--- BRIEF ---
All of the records are to be copied out exactly, with nothing left out.

--- TASK INPUT ---
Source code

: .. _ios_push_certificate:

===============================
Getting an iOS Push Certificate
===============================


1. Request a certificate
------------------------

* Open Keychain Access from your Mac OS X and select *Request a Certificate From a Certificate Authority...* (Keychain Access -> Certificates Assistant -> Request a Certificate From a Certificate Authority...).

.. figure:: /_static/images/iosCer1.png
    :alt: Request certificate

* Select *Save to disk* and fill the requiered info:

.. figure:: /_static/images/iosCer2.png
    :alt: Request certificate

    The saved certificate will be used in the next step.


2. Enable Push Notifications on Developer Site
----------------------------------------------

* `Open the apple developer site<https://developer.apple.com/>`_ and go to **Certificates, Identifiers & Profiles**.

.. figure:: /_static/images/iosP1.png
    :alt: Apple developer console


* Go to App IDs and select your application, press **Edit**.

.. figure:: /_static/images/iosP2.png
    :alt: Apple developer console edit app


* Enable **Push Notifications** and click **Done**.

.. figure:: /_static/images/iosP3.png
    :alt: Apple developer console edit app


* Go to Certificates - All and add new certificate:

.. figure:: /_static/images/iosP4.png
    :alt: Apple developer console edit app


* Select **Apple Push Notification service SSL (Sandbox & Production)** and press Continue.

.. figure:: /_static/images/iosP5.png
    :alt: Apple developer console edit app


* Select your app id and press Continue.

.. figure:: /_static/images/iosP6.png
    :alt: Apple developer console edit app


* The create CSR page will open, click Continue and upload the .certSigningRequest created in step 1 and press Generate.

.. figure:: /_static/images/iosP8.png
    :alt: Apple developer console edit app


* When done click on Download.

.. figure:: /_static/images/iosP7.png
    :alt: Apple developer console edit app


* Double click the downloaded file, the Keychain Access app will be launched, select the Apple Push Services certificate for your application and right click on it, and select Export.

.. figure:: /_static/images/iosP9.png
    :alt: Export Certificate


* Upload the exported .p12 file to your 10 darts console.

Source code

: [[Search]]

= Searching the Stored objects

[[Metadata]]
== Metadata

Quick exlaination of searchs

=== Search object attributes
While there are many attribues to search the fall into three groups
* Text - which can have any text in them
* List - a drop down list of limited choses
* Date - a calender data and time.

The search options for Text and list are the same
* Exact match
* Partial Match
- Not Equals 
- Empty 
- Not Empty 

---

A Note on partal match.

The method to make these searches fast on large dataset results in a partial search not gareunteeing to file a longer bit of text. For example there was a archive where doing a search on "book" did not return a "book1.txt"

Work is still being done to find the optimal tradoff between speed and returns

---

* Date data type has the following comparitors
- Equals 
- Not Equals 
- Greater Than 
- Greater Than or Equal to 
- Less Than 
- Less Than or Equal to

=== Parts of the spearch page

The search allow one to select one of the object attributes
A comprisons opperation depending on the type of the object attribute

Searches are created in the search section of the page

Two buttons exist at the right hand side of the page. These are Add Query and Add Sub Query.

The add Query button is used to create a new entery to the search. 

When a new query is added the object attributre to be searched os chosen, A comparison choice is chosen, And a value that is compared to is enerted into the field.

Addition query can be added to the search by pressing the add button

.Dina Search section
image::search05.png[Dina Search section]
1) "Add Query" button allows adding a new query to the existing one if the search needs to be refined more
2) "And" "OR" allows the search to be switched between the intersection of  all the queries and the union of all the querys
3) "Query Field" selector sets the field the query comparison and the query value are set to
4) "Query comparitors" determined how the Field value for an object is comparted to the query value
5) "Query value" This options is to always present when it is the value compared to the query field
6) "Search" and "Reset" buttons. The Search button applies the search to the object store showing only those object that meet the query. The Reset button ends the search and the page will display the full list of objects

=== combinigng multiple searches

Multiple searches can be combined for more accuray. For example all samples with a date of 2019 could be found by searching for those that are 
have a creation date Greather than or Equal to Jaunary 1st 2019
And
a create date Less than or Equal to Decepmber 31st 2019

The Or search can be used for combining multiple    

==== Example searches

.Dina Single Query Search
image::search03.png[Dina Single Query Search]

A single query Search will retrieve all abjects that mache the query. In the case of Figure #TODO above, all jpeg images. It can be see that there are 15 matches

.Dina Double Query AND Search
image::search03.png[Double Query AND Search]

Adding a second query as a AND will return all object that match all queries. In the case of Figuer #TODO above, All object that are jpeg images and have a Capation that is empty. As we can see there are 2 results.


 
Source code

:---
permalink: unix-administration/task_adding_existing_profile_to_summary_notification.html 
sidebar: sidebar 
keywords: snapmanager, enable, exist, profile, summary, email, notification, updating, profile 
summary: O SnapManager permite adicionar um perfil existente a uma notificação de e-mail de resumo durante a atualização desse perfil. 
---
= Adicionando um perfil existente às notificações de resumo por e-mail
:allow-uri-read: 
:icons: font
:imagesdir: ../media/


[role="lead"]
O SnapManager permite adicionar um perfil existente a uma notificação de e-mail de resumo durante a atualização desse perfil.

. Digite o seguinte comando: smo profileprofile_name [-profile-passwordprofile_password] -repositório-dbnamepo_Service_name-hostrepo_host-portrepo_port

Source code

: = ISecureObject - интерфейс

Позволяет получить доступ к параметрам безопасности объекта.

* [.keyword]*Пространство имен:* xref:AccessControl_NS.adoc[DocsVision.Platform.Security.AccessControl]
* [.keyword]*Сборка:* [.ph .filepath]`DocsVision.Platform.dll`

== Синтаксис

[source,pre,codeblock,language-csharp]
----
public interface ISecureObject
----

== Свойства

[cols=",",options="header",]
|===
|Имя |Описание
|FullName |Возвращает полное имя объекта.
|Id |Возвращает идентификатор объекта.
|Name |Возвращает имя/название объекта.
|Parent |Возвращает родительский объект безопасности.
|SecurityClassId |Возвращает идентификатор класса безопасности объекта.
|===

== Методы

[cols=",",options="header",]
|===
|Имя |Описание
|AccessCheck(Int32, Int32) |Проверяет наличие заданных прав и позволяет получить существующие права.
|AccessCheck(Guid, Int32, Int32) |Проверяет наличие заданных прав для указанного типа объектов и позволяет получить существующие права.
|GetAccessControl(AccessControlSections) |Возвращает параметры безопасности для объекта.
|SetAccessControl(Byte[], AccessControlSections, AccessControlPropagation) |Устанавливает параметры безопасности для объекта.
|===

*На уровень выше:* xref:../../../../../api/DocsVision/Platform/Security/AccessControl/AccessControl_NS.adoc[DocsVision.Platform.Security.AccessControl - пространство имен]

--- ANSWER SPACE ---
Source code

: .. _ios_push_certificate:

===============================
Getting an iOS Push Certificate
===============================


1. Request a certificate
------------------------

* Open Keychain Access from your Mac OS X and select *Request a Certificate From a Certificate Authority...* (Keychain Access -> Certificates Assistant -> Request a Certificate From a Certificate Authority...).

.. figure:: /_static/images/iosCer1.png
    :alt: Request certificate

* Select *Save to disk* and fill the requiered info:

.. figure:: /_static/images/iosCer2.png
    :alt: Request certificate

    The saved certificate will be used in the next step.


2. Enable Push Notifications on Developer Site
----------------------------------------------

* `Open the apple developer site<https://developer.apple.com/>`_ and go to **Certificates, Identifiers & Profiles**.

.. figure:: /_static/images/iosP1.png
    :alt: Apple developer console


* Go to App IDs and select your application, press **Edit**.

.. figure:: /_static/images/iosP2.png
    :alt: Apple developer console edit app


* Enable **Push Notifications** and click **Done**.

.. figure:: /_static/images/iosP3.png
    :alt: Apple developer console edit app


* Go to Certificates - All and add new certificate:

.. figure:: /_static/images/iosP4.png
    :alt: Apple developer console edit app


* Select **Apple Push Notification service SSL (Sandbox & Production)** and press Continue.

.. figure:: /_static/images/iosP5.png
    :alt: Apple developer console edit app


* Select your app id and press Continue.

.. figure:: /_static/images/iosP6.png
    :alt: Apple developer console edit app


* The create CSR page will open, click Continue and upload the .certSigningRequest created in step 1 and press Generate.

.. figure:: /_static/images/iosP8.png
    :alt: Apple developer console edit app


* When done click on Download.

.. figure:: /_static/images/iosP7.png
    :alt: Apple developer console edit app


* Double click the downloaded file, the Keychain Access app will be launched, select the Apple Push Services certificate for your application and right click on it, and select Export.

.. figure:: /_static/images/iosP9.png
    :alt: Export Certificate


* Upload the exported .p12 file to your 10 darts console.

Source code

: [[Search]]

= Searching the Stored objects

[[Metadata]]
== Metadata

Quick exlaination of searchs

=== Search object attributes
While there are many attribues to search the fall into three groups
* Text - which can have any text in them
* List - a drop down list of limited choses
* Date - a calender data and time.

The search options for Text and list are the same
* Exact match
* Partial Match
- Not Equals 
- Empty 
- Not Empty 

---

A Note on partal match.

The method to make these searches fast on large dataset results in a partial search not gareunteeing to file a longer bit of text. For example there was a archive where doing a search on "book" did not return a "book1.txt"

Work is still being done to find the optimal tradoff between speed and returns

---

* Date data type has the following comparitors
- Equals 
- Not Equals 
- Greater Than 
- Greater Than or Equal to 
- Less Than 
- Less Than or Equal to

=== Parts of the spearch page

The search allow one to select one of the object attributes
A comprisons opperation depending on the type of the object attribute

Searches are created in the search section of the page

Two buttons exist at the right hand side of the page. These are Add Query and Add Sub Query.

The add Query button is used to create a new entery to the search. 

When a new query is added the object attributre to be searched os chosen, A comparison choice is chosen, And a value that is compared to is enerted into the field.

Addition query can be added to the search by pressing the add button

.Dina Search section
image::search05.png[Dina Search section]
1) "Add Query" button allows adding a new query to the existing one if the search needs to be refined more
2) "And" "OR" allows the search to be switched between the intersection of  all the queries and the union of all the querys
3) "Query Field" selector sets the field the query comparison and the query value are set to
4) "Query comparitors" determined how the Field value for an object is comparted to the query value
5) "Query value" This options is to always present when it is the value compared to the query field
6) "Search" and "Reset" buttons. The Search button applies the search to the object store showing only those object that meet the query. The Reset button ends the search and the page will display the full list of objects

=== combinigng multiple searches

Multiple searches can be combined for more accuray. For example all samples with a date of 2019 could be found by searching for those that are 
have a creation date Greather than or Equal to Jaunary 1st 2019
And
a create date Less than or Equal to Decepmber 31st 2019

The Or search can be used for combining multiple    

==== Example searches

.Dina Single Query Search
image::search03.png[Dina Single Query Search]

A single query Search will retrieve all abjects that mache the query. In the case of Figure #TODO above, all jpeg images. It can be see that there are 15 matches

.Dina Double Query AND Search
image::search03.png[Double Query AND Search]

Adding a second query as a AND will return all object that match all queries. In the case of Figuer #TODO above, All object that are jpeg images and have a Capation that is empty. As we can see there are 2 results.


 
Source code

:---
permalink: unix-administration/task_adding_existing_profile_to_summary_notification.html 
sidebar: sidebar 
keywords: snapmanager, enable, exist, profile, summary, email, notification, updating, profile 
summary: O SnapManager permite adicionar um perfil existente a uma notificação de e-mail de resumo durante a atualização desse perfil. 
---
= Adicionando um perfil existente às notificações de resumo por e-mail
:allow-uri-read: 
:icons: font
:imagesdir: ../media/


[role="lead"]
O SnapManager permite adicionar um perfil existente a uma notificação de e-mail de resumo durante a atualização desse perfil.

. Digite o seguinte comando: smo profileprofile_name [-profile-passwordprofile_password] -repositório-dbnamepo_Service_name-hostrepo_host-portrepo_port

Source code

: = ISecureObject - интерфейс

Позволяет получить доступ к параметрам безопасности объекта.

* [.keyword]*Пространство имен:* xref:AccessControl_NS.adoc[DocsVision.Platform.Security.AccessControl]
* [.keyword]*Сборка:* [.ph .filepath]`DocsVision.Platform.dll`

== Синтаксис

[source,pre,codeblock,language-csharp]
----
public interface ISecureObject
----

== Свойства

[cols=",",options="header",]
|===
|Имя |Описание
|FullName |Возвращает полное имя объекта.
|Id |Возвращает идентификатор объекта.
|Name |Возвращает имя/название объекта.
|Parent |Возвращает родительский объект безопасности.
|SecurityClassId |Возвращает идентификатор класса безопасности объекта.
|===

== Методы

[cols=",",options="header",]
|===
|Имя |Описание
|AccessCheck(Int32, Int32) |Проверяет наличие заданных прав и позволяет получить существующие права.
|AccessCheck(Guid, Int32, Int32) |Проверяет наличие заданных прав для указанного типа объектов и позволяет получить существующие права.
|GetAccessControl(AccessControlSections) |Возвращает параметры безопасности для объекта.
|SetAccessControl(Byte[], AccessControlSections, AccessControlPropagation) |Устанавливает параметры безопасности для объекта.
|===

*На уровень выше:* xref:../../../../../api/DocsVision/Platform/Security/AccessControl/AccessControl_NS.adoc[DocsVision.Platform.Security.AccessControl - пространство имен]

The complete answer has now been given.